DOCUMENT PASSAGE:
—————
Supreme Court oks racial profiling in Los Angeles
The Supreme Court lifts restrictions on LA immigration stops set after agents swept up US citizens. The court’s ruling allows ICE to resume its indiscriminate roundups of LA’s Latino residents.

As reported by the AP, The Supreme Court delivered a devastating blow to civil rights last week, voting 6-3 along party lines to allow Immigration and Customs Enforcement (ICE) to resume what critics call racially discriminatory raids across Los Angeles and surrounding counties.
Add the Fourth Amendment to the bonfire too: unreasonable search and seizure, based solely upojn your appearance or accent.
The case and the controversy
In Noem v. Perdomo, the Court granted an emergency stay request from the Trump administration, halting a federal judge's restraining order that had blocked ICE operations since July. The original injunction prohibited immigration agents from stopping individuals without reasonable suspicion and from relying solely on four factors:
- Apparent race or ethnicity
- Speaking Spanish or English with an accent
- Presence at locations like bus stops, car washes, or agricultural sites
- The type of work a person does
Federal District Court Judge Maame E. Frimpong had found that these raids were part of "a pattern of conduct by the Government that likely violated the Fourth Amendment," with teams of armed and masked agents seizing individuals on sight, often before asking questions.
—————
[Extracted records]
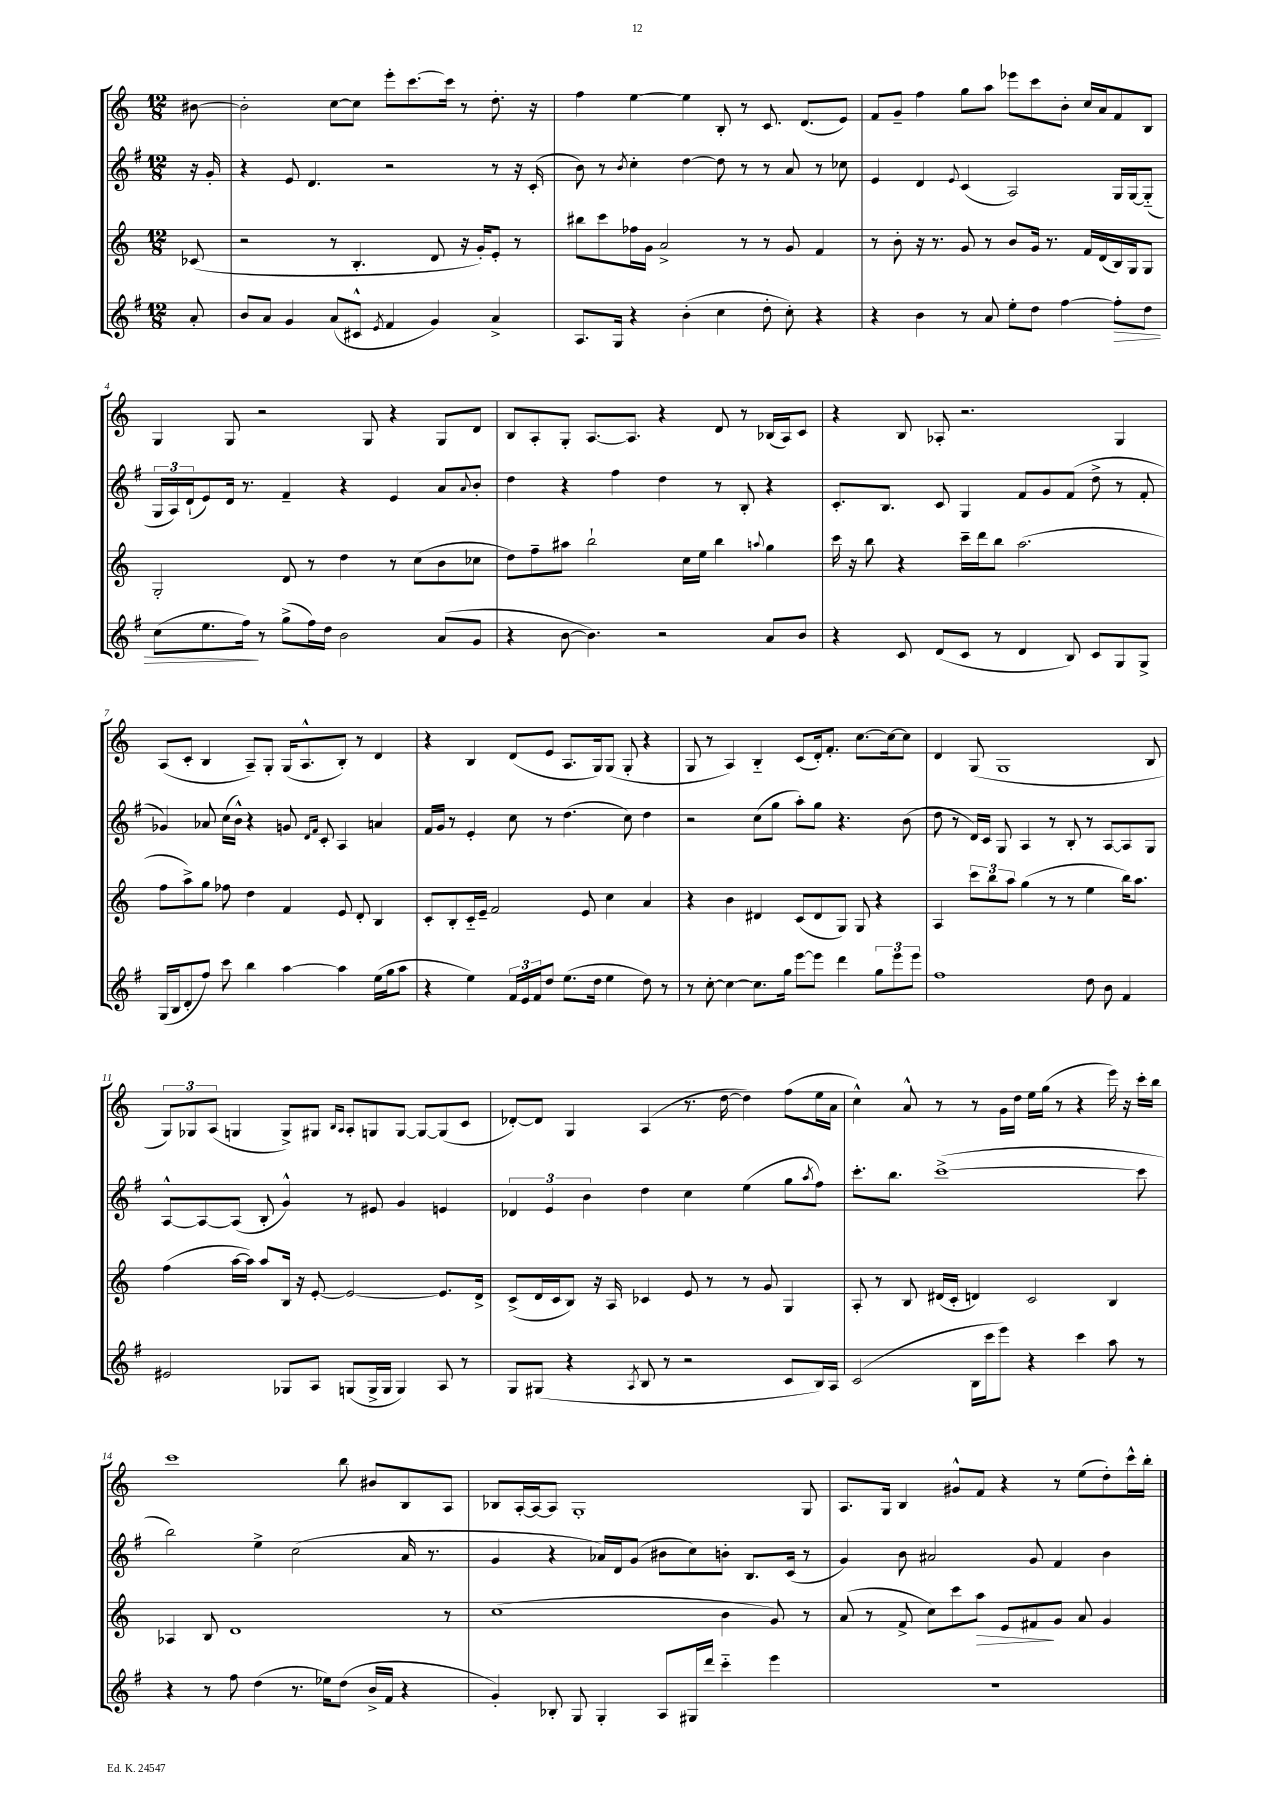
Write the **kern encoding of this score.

**kern	**kern	**kern	**kern
*staff4	*staff3	*staff2	*staff1
*clefG2	*clefG2	*clefG2	*clefG2
*k[f#]	*k[]	*k[f#]	*k[]
*M12/8	*M12/8	*M12/8	*M12/8
8a'/	(8c-/	16r	[8b#\
.	.	16g'/	.
=	=	=	=
8b/L	2r	4r	2b#'\]
8a/J	.	.	.
4g/	.	8e/	.
.	.	4.d/	.
(8a/L	8r	.	[8cc\L
8c#^^/J	4.B'/	.	8cc\]J
8qe/	.	.	.
4f#/	.	2r	8eee'\L
.	.	.	[8.ccc\
4g/)	8d/	.	.
.	.	.	16ccc\]Jk
.	16r	.	8r
.	16g'/LK)	.	.
4a^/	8e'/J	8r	8.dd'\
.	8r	16r	.
.	.	(16c'/	16r
=	=	=	=
8.A/L	8bb#\L	8b\)	4ff\
.	8ccc\	8r	.
16G/Jk	.	.	.
.	.	8qb/	.
4r	16ff-\L	4cc'\	[4ee\
.	16g\JJ	.	.
.	2a^/	.	.
(4b'\	.	[4dd\	4ee\]
4cc\	.	8dd\]	8B'/
.	8r	8r	8r
8dd'\	8r	8r	8.c/
8cc'\)	8g/	8a/	.
.	.	.	(8.d/L
4r	4f/	8r	.
.	.	8cc-\	8e/J)
=	=	=	=
4r	8r	4e/	8f/L
.	8b'\	.	8g~/J
4b\	16r	4d/	4ff\
.	8.r	.	.
.	.	8qqe/	.
8r	8g/	(4c/	8gg\L
8a/	8r	.	8aa\J
8ee'\L	8b/L	2A/)	8eee-\L
8dd\J	16g/Jk	.	8ccc\
.	8.r	.	.
[4ff#\	.	.	8b'\J
.	16f/LL	.	16cc/LL
.	(16d/	.	16a/J
8ff#'\]L	16B/)	16G/LL	8f/
.	16G/J	[16G/J	.
8dd\J	8G/J	(8G'~/]J	8B/J
=	=	=	=
(8cc\L	2G'/	24G/LL	4G/
.	.	24A/)	.
.	.	(24d`/J	.
8.ee\	.	8e/)	.
.	.	16d/Jk	8G/
16ff#\Jk)	.	8.r	.
8r	.	.	2r
(8gg^\L	8d/	4f#~/	.
16ff#\L)	8r	.	.
16dd\JJ	.	.	.
2b\	4dd\	4r	.
.	.	.	8G/
.	8r	4e/	4r
.	(8cc\L	.	.
(8a/L	8b\	8a/L	8G/L
.	.	8qqa/	.
8g/J	8cc-\J	8b'/J	8d/J
=	=	=	=
4r	8dd\L)	4dd\	8B/L
.	8ff~\	.	8A'/
[8b\	8aa#\J	4r	8G'/J
4.b\])	2bb`\	.	[8.A/L
.	.	4ff#\	.
.	.	.	8.A/]J
2r	.	4dd\	4r
.	16cc\LL	.	.
.	16ee\JJ	.	.
.	4bb\	8r	8d/
.	.	8B'/	8r
.	8qqaa/	.	.
8a/L	4gg\	4r	(16B-/LL
.	.	.	16A/J)
8b/J	.	.	8c/J
=	=	=	=
4r	16ccc\	8.c'/L	4r
.	16r	.	.
.	8bb\	.	.
.	.	8.B/J	.
8c/	4r	.	8B/
(8d/L	.	8c/	8A-'/
8c/J	16ccc~\LL	4G/	2.r
.	16ddd\J	.	.
8r	8bb\J	.	.
4d/	(2.aa\	8f#/L	.
.	.	8g/	.
8B/)	.	(8f#/J	.
8c/L	.	8dd^\	.
8G/	.	8r	4G/
8G^/J	.	8f#'/	.
=	=	=	=
(16G/LL	8ff\L	4g-/)	(8A/L
16B/J	.	.	.
8d'/	8aa^\)	.	8c'/J
8ff#/J)	8gg\J	8a-/	4B/
8ccc\	8ff-\	(16cc\LL	.
.	.	16b^^\JJ)	.
4bb\	4dd\	4r	8A~/L)
.	.	.	8G'/J
[4aa\	4f/	8g/	(16G/LK
.	.	.	8.A^^/
.	.	16qqd/LL	.
.	.	16qqf#/JJ	.
.	.	8c'/	.
4aa\]	8e/	4A/	8B'/J)
.	8d'/	.	8r
(16ee\LL	4B/	4a/	4d/
16gg\J	.	.	.
8aa\J	.	.	.
=	=	=	=
4r	8c'/L	16f#/LL	4r
.	.	16g/JJ	.
.	8B'/	8r	.
4ee\)	16c'~/L	4e'/	4B/
.	16e~/JJ	.	.
.	2f/	.	.
24f#/LL	.	8cc\	(8d/L
24e/	.	.	.
24f#/J	.	.	.
8dd/J	.	8r	8e/J
(8.ee\L	.	(4.dd\	8.A/L
.	8e/	.	.
16dd\Jk	.	.	16G/k)
4ee\	4cc\	.	(8G/J
.	.	8cc\)	8G'/
8dd\)	4a/	4dd\	4r
8r	.	.	.
=	=	=	=
8r	4r	2r	8G/
[8cc'\	.	.	8r
4cc\_	4b\	.	4A/)
8.cc\]L	4d#/	(8cc\L	4B'~/
.	.	8gg\J	.
16gg\Jk	.	.	.
[8eee\L	(8c/L	8aa'\L)	(8c/L
8eee\]J	8d#/	8gg\J	16d'/k)
.	.	.	8.f'/J
4ddd\	8G/J)	4.r	.
.	8G/	.	[8.cc\L
12gg\L	4r	.	.
.	.	.	16cc\_k
12eee\	.	.	.
.	.	(8b\	8cc\]J
12eee\J	.	.	.
=	=	=	=
1ff#	4A/	8dd\	4d/
.	.	8r	.
.	12ccc\L	16d/LL)	(8G/
.	.	16c/JJ	.
.	12bb\	.	.
.	.	8G/	1G
.	12aa\J	.	.
.	(4gg\	4A/	.
.	8r	8r	.
.	8r	8B'/	.
8dd\	4ee\	8r	.
8b\	.	[8A/L	.
4f#/	16bb\LK)	8A/]	.
.	8.aa\J	.	.
.	.	8G/J	8B/
=	=	=	=
2e#/	(4ff\	[8A^^/L	12G/L)
.	.	.	12G-/
.	.	8A/_	.
.	.	.	(12A/J
.	[16aa\LL	(8A/]J	4G/
.	16aa\]JJ)	.	.
.	8aa/L	8B'/	.
8G-/L	16B/Jk	4g^^/)	8G^/L)
.	16r	.	.
8A/J	[8e'/	.	8G#/J
.	.	.	16qqB/LL
.	.	.	16qqA/JJ
(8G/L	2e/_	8r	8A'/L
16G^/L	.	8e#/	8G/
16G/JJ	.	.	.
4G/)	.	4g/	[8G/J
.	.	.	8G/_L
8A/	8.e/]L	4e/	(8G/]
8r	.	.	8c/J
.	16d^/Jk	.	.
=	=	=	=
8G/L	(8c^/L	6d-/	[8d-'/L)
(8G#/J	16d/L	.	8d-/]J
.	.	6e/	.
.	16c/J	.	.
4r	8B/J)	.	4G/
.	.	6b\	.
.	16r	.	.
.	16A/	.	.
8qA/	.	.	.
8B/	4c-/	4dd\	(4A/
8r	.	.	.
2r	8e/	4cc\	8.r
.	8r	.	.
.	.	.	[16dd\
.	8r	(4ee\	4dd\])
.	8g/	.	.
8c/L	4G/	8gg\L	(8ff\L
.	.	8qaa/	.
16B/L)	.	8ff#\J)	16ee\L
16A/JJ	.	.	16a\JJ
=	=	=	=
(2c/	8A'/	8.ccc'\L	4cc^^\)
.	8r	.	.
.	.	8.bb\J	.
.	8B/	.	8a^^/
.	(16d#/LL	([1ccc^	8r
.	16c'/JJ	.	.
16B\LL	4d/)	.	8r
16ccc\J	.	.	.
8eee\J)	.	.	16g\LL
.	.	.	16dd\JJ
4r	2c/	.	16ee\LL
.	.	.	(16gg\JJ
.	.	.	8r
4ccc\	.	.	4r
8aa\	4B/	.	16eee\)
.	.	.	16r
8r	.	8ccc\]	16ccc'\LL
.	.	.	16bb\JJ
=	=	=	=
4r	4A-/	2bb\)	1ccc
8r	8B/	.	.
8ff#\	1d	.	.
(4dd\	.	4ee^\	.
8.r	.	(2cc\	.
16ee-\LK)	.	.	.
(8dd\J	.	.	8bb\
16b^/LL	.	.	8b#/L
16f#/JJ	.	.	.
4r	.	16a/	8B/
.	.	8.r	.
.	8r	.	8A/J
=	=	=	=
4g'/)	(1cc	4g/	8B-/L
.	.	.	[16A'/L
.	.	.	16A/_J
8B-'/	.	4r	8A/]J
8G/	.	.	1G'
4G'/	.	16a-/LL)	.
.	.	16d/J	.
.	.	(8g/J	.
8A/L	.	8b#\L	.
16G#/L	.	8cc\)	.
16ddd/JJ	.	.	.
4ccc'~\	4b\	8b'\J	.
.	.	8.B/L	.
4eee\	8g/)	.	.
.	.	(16c/Jk	.
.	8r	8r	8G/
=	=	=	=
1.r	(8a/	4g/)	8.A/L
.	8r	.	.
.	.	.	16G/Jk
.	8f^/	8b\	4B/
.	8cc\L)	2a#/	.
.	8ccc\	.	8g#^^/L
.	8aa\J	.	8f/J
.	8e/L	.	4r
.	8f#/	8g/	.
.	8g/J	4f#/	8r
.	8a/	.	(8ee\L
.	4g/	4b\	8dd'\)
.	.	.	16ccc^^\L
.	.	.	16bb'\JJ
==	==	==	==
*-	*-	*-	*-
—————
TO DO:
(1) Name the four factors that, according to the Supreme Court article, the original injunction barred immigration agents from relying on solely.
(2) Carry the Supreme Court article forward from its final sentence.

RESULTS:
(1)
- Apparent race or ethnicity
- Speaking Spanish or English with an accent
- Presence at locations like bus stops, car washes, or agricultural sites
- The type of work a person does

(2)
Government admits to profiling criteria
In a rare moment of transparency, the Trump administration admitted it was racially profiling Latinos and promised to continue doing so if the Supreme Court lifted the injunction.
The Department of Homeland Security celebrated the ruling as "a win for the safety of Californians and the rule of law," stating that DHS would continue operations to "arrest and remove the murderers, rapists, gang members, and other criminal illegal aliens." The Constitution now longer quaslifies as law if they don't likei .
Kavanaugh's troublesome concurrence
Justice Brett Kavanaugh was the only member of the conservative majority to explain his reasoning. He wiote a concurring opinion that civil rights advocates found deeply concerning. Kavanaugh claimed that "about 10 percent of the people in the Los Angeles region are illegally in the United States—meaning about 2 million illegal immigrants out of a total population of 20 million."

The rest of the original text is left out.